◆ **WHAT THIS TASK INVOLVES**
Check each line of the material below for the string "user" and reply with how many have it, nothing more.
★ ★ ★
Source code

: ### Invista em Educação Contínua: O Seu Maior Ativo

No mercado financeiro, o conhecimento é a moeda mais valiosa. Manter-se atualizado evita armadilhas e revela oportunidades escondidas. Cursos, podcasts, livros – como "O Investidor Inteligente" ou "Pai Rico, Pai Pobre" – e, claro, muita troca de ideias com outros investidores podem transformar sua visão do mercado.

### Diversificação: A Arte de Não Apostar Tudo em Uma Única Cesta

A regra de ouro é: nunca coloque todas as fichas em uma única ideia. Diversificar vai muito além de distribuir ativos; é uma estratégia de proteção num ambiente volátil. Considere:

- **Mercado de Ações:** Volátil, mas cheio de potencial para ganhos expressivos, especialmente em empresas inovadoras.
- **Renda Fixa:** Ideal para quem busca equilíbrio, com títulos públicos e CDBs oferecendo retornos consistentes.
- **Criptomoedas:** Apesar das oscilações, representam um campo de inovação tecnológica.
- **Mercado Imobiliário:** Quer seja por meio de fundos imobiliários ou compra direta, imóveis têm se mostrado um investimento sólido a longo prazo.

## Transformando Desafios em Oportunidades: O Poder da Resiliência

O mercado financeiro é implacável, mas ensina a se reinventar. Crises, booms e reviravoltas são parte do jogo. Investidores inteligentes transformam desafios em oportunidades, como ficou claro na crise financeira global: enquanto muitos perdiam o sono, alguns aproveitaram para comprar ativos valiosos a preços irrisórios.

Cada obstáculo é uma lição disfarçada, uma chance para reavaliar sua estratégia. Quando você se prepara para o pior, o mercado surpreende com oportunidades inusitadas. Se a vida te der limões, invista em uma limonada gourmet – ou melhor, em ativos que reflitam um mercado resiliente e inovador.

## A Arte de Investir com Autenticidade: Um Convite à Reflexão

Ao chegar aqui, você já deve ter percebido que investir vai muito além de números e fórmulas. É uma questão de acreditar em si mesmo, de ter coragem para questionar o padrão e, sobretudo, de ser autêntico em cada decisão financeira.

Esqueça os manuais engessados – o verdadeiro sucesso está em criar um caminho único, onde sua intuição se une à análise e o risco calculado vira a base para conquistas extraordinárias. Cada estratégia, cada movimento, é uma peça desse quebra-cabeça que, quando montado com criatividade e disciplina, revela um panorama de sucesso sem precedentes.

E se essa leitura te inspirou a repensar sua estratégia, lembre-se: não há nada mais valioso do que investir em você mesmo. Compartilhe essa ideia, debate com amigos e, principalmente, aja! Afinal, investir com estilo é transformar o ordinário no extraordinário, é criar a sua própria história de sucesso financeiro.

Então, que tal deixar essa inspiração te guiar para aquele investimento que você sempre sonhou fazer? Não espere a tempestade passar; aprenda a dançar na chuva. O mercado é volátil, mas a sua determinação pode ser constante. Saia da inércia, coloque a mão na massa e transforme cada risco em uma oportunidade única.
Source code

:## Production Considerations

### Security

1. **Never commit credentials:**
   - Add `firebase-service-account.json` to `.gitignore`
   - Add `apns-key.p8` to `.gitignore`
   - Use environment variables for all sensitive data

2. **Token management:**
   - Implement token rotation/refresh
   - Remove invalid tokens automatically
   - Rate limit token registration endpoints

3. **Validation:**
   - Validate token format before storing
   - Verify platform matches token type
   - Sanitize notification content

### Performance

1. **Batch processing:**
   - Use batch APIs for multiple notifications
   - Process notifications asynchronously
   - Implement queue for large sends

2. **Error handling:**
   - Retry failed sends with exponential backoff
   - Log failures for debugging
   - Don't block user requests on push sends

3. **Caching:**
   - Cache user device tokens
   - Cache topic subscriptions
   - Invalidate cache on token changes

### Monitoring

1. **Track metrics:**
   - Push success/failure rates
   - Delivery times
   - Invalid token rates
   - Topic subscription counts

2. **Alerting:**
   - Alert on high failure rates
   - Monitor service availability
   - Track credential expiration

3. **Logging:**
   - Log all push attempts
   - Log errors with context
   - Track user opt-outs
★ ★ ★
◆ **RESPONSE TO THE TASK**
3